### What this task involves:
Locate the line containing "Caddick delivers £26.5m Heald Green health" in the entries below, then retype it and every later line exactly, leaving out pictures.

### Material provided:
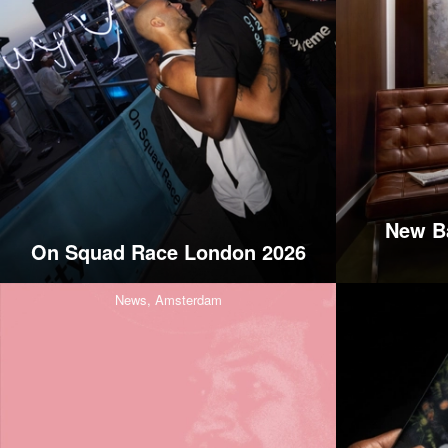
New Ba
On Squad Race London 2026
News,
Amsterdam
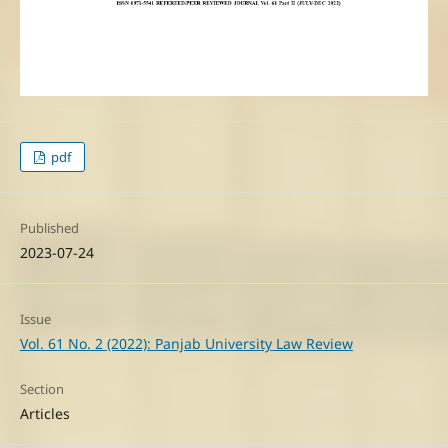
pdf
Published
2023-07-24
Issue
Vol. 61 No. 2 (2022): Panjab University Law Review
Section
Articles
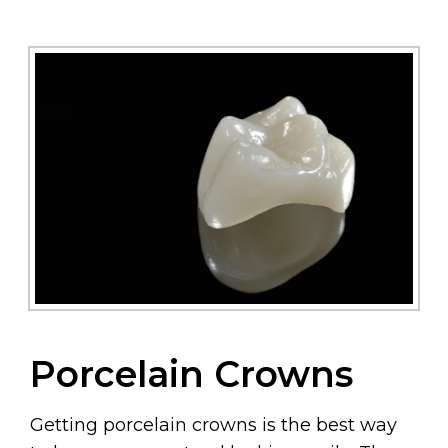
Porcelain Crowns
Getting porcelain crowns is the best way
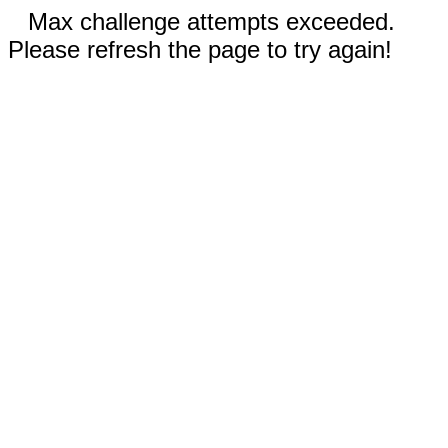
Max challenge attempts exceeded.
Please refresh the page to try again!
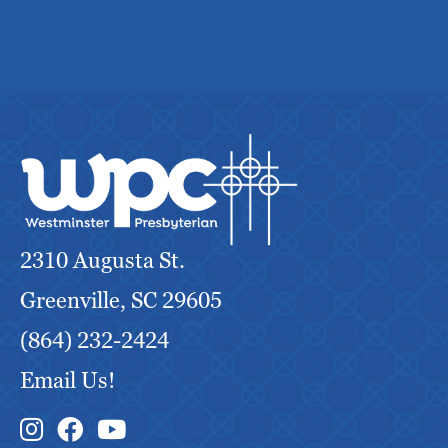
2310 Augusta St.
Greenville, SC 29605
(864) 232-2424
Email Us!
Instagram Link
Facebook Link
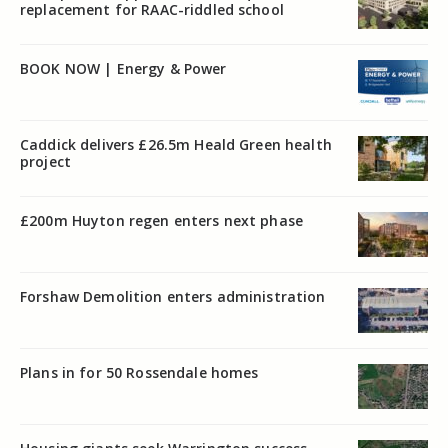
replacement for RAAC-riddled school
BOOK NOW | Energy & Power
Caddick delivers £26.5m Heald Green health
project
£200m Huyton regen enters next phase
Forshaw Demolition enters administration
Plans in for 50 Rossendale homes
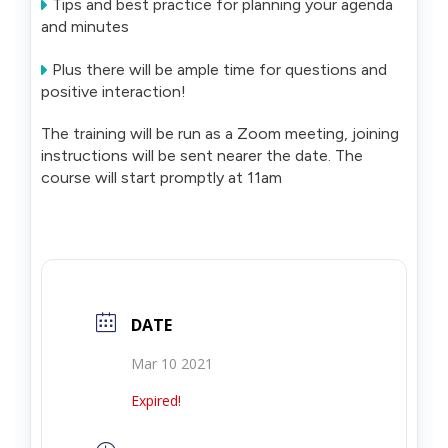
Tips and best practice for planning your agenda
and minutes
Plus there will be ample time for questions and
positive interaction!
The training will be run as a Zoom meeting, joining
instructions will be sent nearer the date. The
course will start promptly at 11am
DATE
Mar 10 2021
Expired!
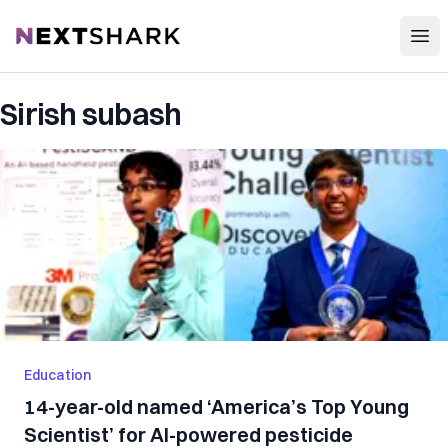
Open
NextShark
Sirish subash
Education
14-year-old named ‘America’s Top Young
Scientist’ for AI-powered pesticide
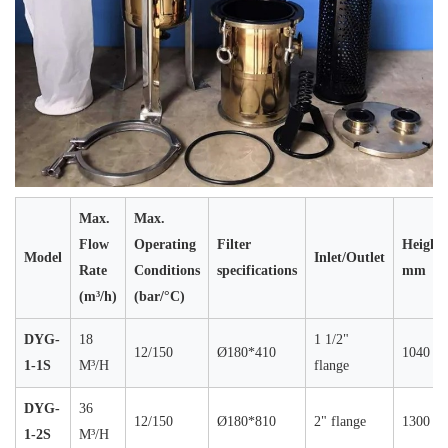
Max.
Max.
Flow
Operating
Filter
Height
Model
Inlet/Outlet
Rate
Conditions
specifications
mm
(m³/h)
(bar/°C)
DYG-
18
1 1/2"
12/150
Ø180*410
1040
1-1S
M³/H
flange
DYG-
36
12/150
Ø180*810
2" flange
1300
1-2S
M³/H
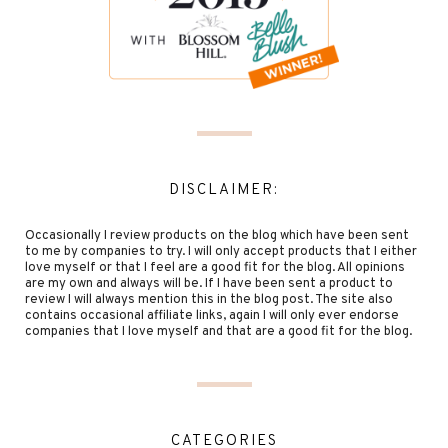
DISCLAIMER:
Occasionally I review products on the blog which have been sent
to me by companies to try. I will only accept products that I either
love myself or that I feel are a good fit for the blog. All opinions
are my own and always will be. If I have been sent a product to
review I will always mention this in the blog post. The site also
contains occasional affiliate links, again I will only ever endorse
companies that I love myself and that are a good fit for the blog.
CATEGORIES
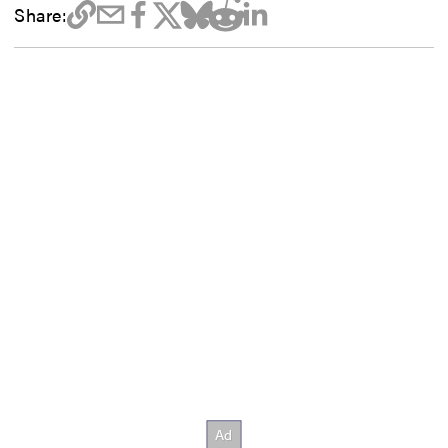
Share:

### Solution to the exercise:
Caddick delivers £26.5m Heald Green health
project
£200m Huyton regen enters next phase
Forshaw Demolition enters administration
Plans in for 50 Rossendale homes
Tips and best practice for planning your agenda
and minutes
Plus there will be ample time for questions and
positive interaction!
The training will be run as a Zoom meeting, joining
instructions will be sent nearer the date. The
course will start promptly at 11am
DATE
Mar 10 2021
Expired!
Open
NextShark
Sirish subash
Education
14-year-old named ‘America’s Top Young
Scientist’ for AI-powered pesticide
Max.
Max.
Flow
Operating
Filter
Height
Model
Inlet/Outlet
Rate
Conditions
specifications
mm
(m³/h)
(bar/°C)
DYG-
18
1 1/2"
12/150
Ø180*410
1040
1-1S
M³/H
flange
DYG-
36
12/150
Ø180*810
2" flange
1300
1-2S
M³/H
DISCLAIMER:
Occasionally I review products on the blog which have been sent
to me by companies to try. I will only accept products that I either
love myself or that I feel are a good fit for the blog. All opinions
are my own and always will be. If I have been sent a product to
review I will always mention this in the blog post. The site also
contains occasional affiliate links, again I will only ever endorse
companies that I love myself and that are a good fit for the blog.
CATEGORIES
Share:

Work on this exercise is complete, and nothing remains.